Берди вздохнула. Опять он за свое. Пытается поддеть ее на крючок. Ни в коем случае нельзя попасться на него. И вместе с тем она не могла согласиться с тем, на что намекал Дэн. От одной этой мысли ее бросило в жар. На щеках проступил румянец.
– Дэн, к твоему сведению, я вовсе не «на короткой ноге» с Джудом Грегоряном, как ты выразился, – произнесла Берди. – Я не близка с ним сейчас и никогда не была раньше. Мы друзья. Вот и все. Поговорим, когда я вернусь.
– Если вообще вернешься, Бердвуд! Недаром это место называется Хоупс-Энд[5].
– До свидания, Дэн!
Берди повесила трубку, включила автоответчик: на всякий случай, – вышла из кабинета и побрела обратно в спальню укладывать вещи. В маленьком доме было тихо. Обычно ей это нравилось, но сегодня вечером тишина казалась тревожной. Почему-то даже с включенным автоответчиком Берди не покидало ощущение, будто ее обложили со всех сторон. Не дозвонившись по телефону, кто-нибудь вполне мог явиться к ней лично. К примеру, Бет Босуэлл – с лавиной запоздалых и никчемных напоминаний, договоренностей и распоряжений в последнюю минуту. Даже сам Тоби мог вломиться к ней и продолжить спор, не желая оставлять за ней последнее слово. Думая об этом, она настороженно втянула голову в плечи.

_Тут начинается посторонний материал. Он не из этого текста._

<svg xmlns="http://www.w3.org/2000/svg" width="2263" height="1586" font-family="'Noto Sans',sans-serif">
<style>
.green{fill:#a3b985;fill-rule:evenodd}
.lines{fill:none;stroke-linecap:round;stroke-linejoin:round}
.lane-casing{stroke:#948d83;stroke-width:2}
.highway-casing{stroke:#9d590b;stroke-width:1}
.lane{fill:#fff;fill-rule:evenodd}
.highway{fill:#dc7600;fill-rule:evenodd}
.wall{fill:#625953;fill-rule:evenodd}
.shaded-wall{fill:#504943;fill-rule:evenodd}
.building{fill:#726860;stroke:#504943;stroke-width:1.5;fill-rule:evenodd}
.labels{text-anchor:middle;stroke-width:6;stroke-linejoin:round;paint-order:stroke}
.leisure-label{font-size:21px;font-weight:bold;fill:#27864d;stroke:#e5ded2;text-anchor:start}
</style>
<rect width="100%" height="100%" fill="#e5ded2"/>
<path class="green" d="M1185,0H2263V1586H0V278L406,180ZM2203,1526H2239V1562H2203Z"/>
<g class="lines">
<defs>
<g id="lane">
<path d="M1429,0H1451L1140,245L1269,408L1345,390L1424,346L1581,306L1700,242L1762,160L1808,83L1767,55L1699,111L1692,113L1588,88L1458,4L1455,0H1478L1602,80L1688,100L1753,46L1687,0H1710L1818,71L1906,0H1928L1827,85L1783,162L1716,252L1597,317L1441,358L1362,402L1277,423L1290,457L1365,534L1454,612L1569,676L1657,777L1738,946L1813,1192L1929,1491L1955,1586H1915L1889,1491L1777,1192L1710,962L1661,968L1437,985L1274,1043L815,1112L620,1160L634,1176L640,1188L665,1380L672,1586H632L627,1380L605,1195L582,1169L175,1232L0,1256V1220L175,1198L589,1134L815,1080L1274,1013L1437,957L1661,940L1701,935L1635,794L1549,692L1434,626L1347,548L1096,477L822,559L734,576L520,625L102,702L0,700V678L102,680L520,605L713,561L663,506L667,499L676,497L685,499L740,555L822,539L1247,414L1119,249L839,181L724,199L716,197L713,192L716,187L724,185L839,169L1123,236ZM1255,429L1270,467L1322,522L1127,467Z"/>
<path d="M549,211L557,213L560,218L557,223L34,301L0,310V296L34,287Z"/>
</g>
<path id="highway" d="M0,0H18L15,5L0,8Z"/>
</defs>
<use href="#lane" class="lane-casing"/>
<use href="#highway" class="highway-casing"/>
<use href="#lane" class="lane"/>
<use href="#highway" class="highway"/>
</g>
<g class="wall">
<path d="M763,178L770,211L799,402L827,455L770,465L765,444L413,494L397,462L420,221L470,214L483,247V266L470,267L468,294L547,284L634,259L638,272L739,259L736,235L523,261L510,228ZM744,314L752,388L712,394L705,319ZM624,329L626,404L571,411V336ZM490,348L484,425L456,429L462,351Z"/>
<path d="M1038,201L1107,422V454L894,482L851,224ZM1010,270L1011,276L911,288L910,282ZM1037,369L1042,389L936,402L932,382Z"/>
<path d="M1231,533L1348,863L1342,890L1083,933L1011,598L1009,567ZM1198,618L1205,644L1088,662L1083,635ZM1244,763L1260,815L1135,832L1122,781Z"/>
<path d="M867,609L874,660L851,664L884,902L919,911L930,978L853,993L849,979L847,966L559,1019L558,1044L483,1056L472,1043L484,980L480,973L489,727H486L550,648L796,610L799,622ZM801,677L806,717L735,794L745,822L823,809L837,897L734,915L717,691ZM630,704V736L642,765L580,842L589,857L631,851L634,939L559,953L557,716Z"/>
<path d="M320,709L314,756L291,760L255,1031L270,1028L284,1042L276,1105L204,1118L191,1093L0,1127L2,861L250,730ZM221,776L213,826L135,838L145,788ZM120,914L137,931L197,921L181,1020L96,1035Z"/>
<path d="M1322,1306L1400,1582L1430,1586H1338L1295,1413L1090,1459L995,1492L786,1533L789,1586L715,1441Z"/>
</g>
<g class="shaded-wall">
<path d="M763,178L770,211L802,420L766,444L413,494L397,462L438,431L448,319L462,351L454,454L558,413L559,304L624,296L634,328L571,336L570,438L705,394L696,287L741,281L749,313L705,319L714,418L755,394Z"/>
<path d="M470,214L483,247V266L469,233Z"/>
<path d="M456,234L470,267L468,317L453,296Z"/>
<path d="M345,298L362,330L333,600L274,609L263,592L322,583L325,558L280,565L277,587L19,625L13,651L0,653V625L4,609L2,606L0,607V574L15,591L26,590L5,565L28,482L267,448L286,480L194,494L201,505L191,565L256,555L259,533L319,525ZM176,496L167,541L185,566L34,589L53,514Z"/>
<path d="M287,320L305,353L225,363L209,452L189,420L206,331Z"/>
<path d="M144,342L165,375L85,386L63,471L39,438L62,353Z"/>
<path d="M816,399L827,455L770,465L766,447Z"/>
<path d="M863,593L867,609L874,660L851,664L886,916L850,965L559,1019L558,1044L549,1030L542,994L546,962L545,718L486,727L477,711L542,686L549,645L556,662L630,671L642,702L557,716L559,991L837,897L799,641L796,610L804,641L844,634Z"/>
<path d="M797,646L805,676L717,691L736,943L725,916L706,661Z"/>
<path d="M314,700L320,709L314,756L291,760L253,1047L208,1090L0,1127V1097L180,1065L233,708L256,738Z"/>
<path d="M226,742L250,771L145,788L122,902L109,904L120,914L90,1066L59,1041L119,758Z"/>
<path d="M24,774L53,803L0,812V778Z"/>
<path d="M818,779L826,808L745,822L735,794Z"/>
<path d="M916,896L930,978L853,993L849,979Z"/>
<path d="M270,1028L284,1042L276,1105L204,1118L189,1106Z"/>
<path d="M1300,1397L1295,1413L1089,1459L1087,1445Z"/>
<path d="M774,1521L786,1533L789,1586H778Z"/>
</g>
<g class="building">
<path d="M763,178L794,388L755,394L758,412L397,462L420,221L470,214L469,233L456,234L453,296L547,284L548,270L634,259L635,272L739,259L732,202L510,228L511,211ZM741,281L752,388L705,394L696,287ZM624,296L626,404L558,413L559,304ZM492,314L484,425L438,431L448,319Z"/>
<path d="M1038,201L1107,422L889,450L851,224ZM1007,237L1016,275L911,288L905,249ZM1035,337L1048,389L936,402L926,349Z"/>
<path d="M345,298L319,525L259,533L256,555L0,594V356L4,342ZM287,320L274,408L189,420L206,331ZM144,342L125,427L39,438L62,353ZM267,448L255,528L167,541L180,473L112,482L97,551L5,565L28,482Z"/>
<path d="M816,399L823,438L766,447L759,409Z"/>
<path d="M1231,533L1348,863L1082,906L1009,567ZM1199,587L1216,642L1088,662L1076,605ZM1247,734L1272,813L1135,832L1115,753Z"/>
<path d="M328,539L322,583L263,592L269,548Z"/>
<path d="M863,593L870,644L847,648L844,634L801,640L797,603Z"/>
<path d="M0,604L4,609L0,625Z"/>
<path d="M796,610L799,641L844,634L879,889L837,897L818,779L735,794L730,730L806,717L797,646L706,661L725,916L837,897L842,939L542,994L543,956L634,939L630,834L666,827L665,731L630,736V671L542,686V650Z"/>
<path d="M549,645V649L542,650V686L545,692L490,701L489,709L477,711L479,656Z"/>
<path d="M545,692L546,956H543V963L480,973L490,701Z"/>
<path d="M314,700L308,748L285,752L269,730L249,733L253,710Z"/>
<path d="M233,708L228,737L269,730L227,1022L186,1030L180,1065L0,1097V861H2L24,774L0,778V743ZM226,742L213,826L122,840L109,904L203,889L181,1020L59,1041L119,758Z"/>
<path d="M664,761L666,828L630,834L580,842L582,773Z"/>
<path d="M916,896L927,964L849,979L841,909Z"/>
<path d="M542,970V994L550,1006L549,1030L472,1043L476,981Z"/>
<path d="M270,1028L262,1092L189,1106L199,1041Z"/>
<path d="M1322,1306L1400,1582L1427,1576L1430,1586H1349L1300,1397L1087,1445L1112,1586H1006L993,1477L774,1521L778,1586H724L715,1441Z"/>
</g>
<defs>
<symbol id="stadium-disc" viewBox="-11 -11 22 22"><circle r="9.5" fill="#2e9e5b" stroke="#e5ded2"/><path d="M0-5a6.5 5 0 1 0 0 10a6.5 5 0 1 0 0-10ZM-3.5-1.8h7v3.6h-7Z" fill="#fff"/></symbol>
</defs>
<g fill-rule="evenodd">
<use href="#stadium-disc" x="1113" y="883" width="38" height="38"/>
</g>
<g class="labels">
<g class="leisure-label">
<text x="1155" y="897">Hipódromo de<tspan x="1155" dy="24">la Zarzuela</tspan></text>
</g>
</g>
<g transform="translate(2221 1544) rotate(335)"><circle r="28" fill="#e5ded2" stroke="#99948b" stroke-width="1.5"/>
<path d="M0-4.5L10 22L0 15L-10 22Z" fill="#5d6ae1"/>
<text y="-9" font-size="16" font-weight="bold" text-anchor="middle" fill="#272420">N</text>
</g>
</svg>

Сумка лежала там, где Берди оставила ее – рядом со встроенным шкафом, вмещающим весь ее спартанский гардероб. Она бросила в сумку еще несколько пар носков. Потом вспомнила, что носки уже уложила, и вытащила обратно, а вместо них сунула коричневые сандалии. Джуд предупредил, что в Хоупс-Энде обещали жару.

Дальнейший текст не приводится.